• [Page text]

How Med Students Get Matched for Residency

I feel like the belle of the ball!

I feel like the belle of the ball!

Hello my future med student readers! This is an exciting week in the medical school world because the fourth year medical students are learning where they have matched for residency! If you’re embroiled in the medical school application and admissions process, it’s sometimes easy to forget that you’re going to do a similar process again in a few years when you apply for residency positions. If you know nothing about the matching process, hopefully I can demystify it a little for you today.

As a fourth year medical student, in addition to rotating through various interesting specialties, doing research, and finishing up your required clinical rotations, you spend time flying around the country and interviewing for residency spots. The idea is that you’re trying to gather information about the residency programs and the program is trying to find out more about you. I know some students who flew to 30+ different places to interview!

• [Provided records]
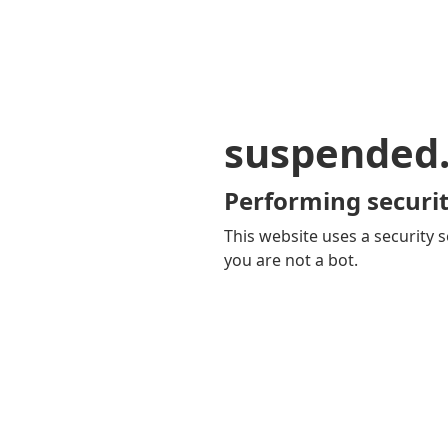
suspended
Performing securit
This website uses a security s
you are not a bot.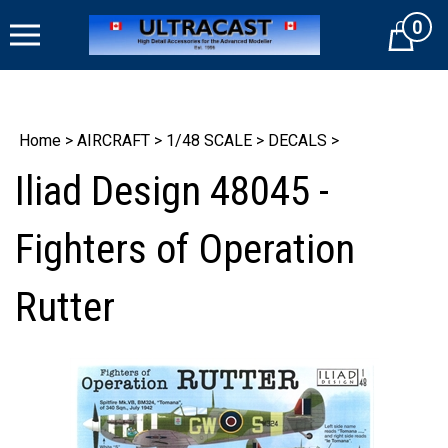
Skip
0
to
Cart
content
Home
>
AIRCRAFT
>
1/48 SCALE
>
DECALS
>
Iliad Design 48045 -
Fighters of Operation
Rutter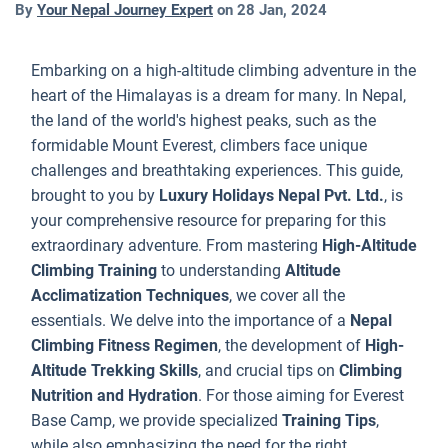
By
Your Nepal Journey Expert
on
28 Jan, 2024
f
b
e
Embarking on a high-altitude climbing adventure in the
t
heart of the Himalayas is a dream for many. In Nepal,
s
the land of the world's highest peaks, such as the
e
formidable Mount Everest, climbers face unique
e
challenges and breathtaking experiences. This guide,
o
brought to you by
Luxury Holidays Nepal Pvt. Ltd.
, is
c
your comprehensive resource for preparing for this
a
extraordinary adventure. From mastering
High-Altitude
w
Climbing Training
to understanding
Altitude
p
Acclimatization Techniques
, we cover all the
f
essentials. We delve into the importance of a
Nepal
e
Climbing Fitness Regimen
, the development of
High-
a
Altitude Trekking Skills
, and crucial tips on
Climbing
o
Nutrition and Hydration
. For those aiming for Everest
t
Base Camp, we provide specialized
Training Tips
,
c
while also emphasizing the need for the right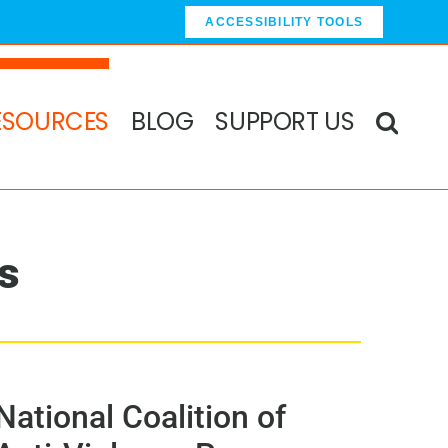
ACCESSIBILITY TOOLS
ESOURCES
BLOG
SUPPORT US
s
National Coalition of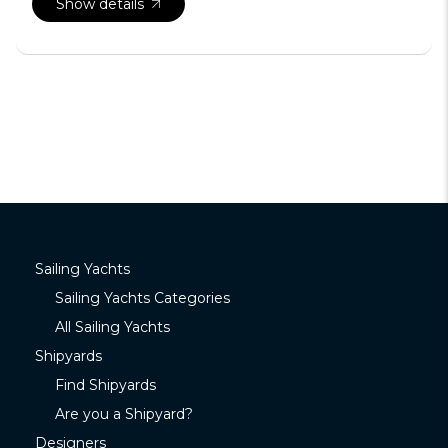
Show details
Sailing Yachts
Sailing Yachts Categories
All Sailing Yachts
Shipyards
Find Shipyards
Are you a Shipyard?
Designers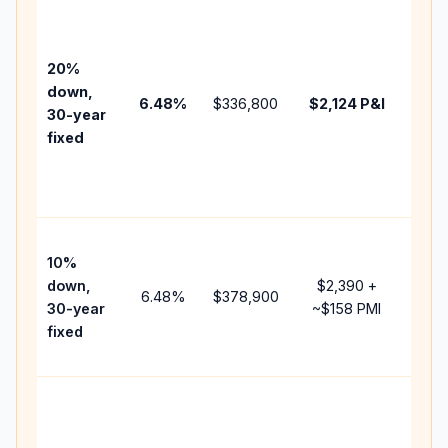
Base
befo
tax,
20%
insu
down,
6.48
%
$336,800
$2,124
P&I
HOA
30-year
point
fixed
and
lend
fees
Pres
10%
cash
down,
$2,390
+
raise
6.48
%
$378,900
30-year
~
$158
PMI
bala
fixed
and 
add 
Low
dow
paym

...

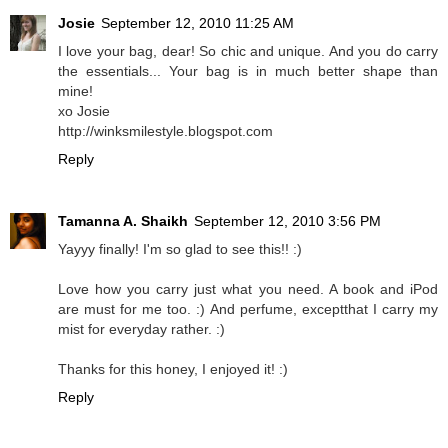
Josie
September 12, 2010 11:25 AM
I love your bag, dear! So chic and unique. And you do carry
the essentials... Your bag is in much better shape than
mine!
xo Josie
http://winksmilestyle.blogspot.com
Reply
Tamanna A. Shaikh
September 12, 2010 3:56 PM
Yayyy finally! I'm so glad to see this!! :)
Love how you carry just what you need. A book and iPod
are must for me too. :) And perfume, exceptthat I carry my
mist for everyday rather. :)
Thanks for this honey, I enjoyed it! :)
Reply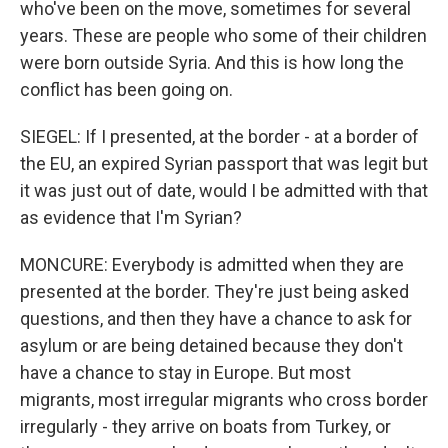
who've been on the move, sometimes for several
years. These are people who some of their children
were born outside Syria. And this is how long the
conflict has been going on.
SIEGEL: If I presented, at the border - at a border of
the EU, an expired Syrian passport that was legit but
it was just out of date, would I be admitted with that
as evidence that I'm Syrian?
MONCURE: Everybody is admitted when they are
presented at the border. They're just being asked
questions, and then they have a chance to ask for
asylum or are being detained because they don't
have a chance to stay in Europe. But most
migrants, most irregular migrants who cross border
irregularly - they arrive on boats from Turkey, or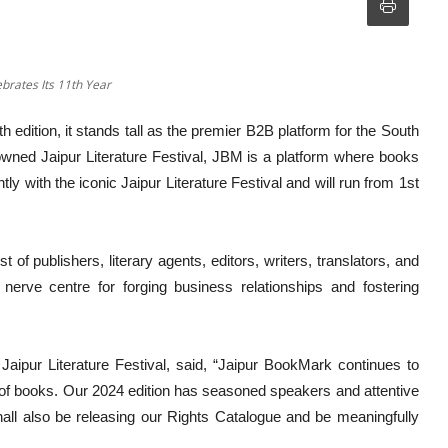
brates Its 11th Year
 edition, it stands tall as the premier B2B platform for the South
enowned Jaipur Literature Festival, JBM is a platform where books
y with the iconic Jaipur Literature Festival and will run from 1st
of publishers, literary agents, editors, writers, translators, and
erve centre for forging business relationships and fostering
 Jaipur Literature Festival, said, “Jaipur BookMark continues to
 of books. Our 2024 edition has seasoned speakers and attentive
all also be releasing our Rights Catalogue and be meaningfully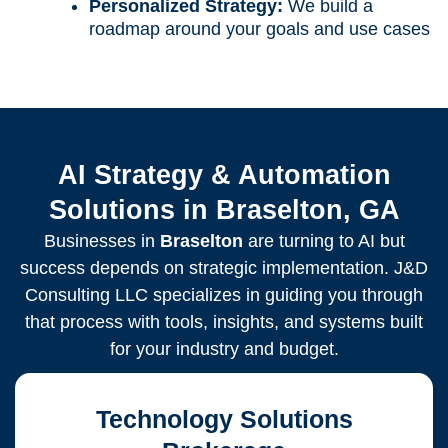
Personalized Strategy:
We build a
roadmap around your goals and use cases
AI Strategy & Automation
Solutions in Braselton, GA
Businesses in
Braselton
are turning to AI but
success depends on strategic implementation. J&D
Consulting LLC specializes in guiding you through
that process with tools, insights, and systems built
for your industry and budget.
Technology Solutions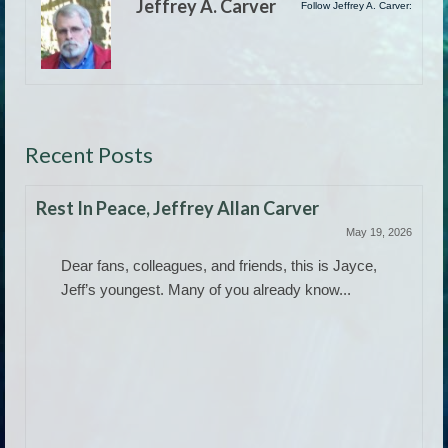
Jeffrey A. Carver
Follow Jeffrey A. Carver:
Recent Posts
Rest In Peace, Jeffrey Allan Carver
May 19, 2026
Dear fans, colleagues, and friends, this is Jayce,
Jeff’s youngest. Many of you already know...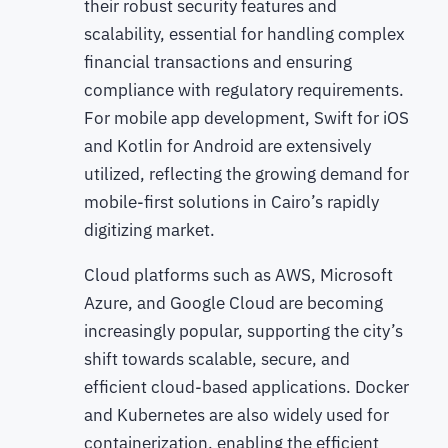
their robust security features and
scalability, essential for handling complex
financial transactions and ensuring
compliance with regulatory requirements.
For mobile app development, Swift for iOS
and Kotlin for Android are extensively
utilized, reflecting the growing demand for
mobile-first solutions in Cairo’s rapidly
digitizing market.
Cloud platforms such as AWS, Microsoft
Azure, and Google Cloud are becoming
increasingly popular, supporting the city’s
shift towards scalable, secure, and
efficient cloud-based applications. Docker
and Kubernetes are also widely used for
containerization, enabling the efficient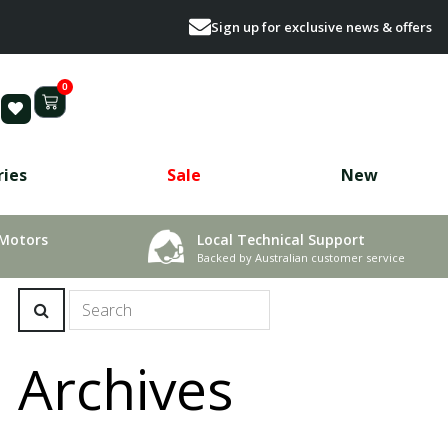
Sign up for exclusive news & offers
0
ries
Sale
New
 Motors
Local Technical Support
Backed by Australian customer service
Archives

• [Task prompt] In the residency match post, substitute "residency positions" for "residency spots" and write out the passage from "As a fourth" up to and including "places to interview!".

• [Result]
As a fourth year medical student, in addition to rotating through various interesting specialties, doing research, and finishing up your required clinical rotations, you spend time flying around the country and interviewing for residency positions. The idea is that you’re trying to gather information about the residency programs and the program is trying to find out more about you. I know some students who flew to 30+ different places to interview!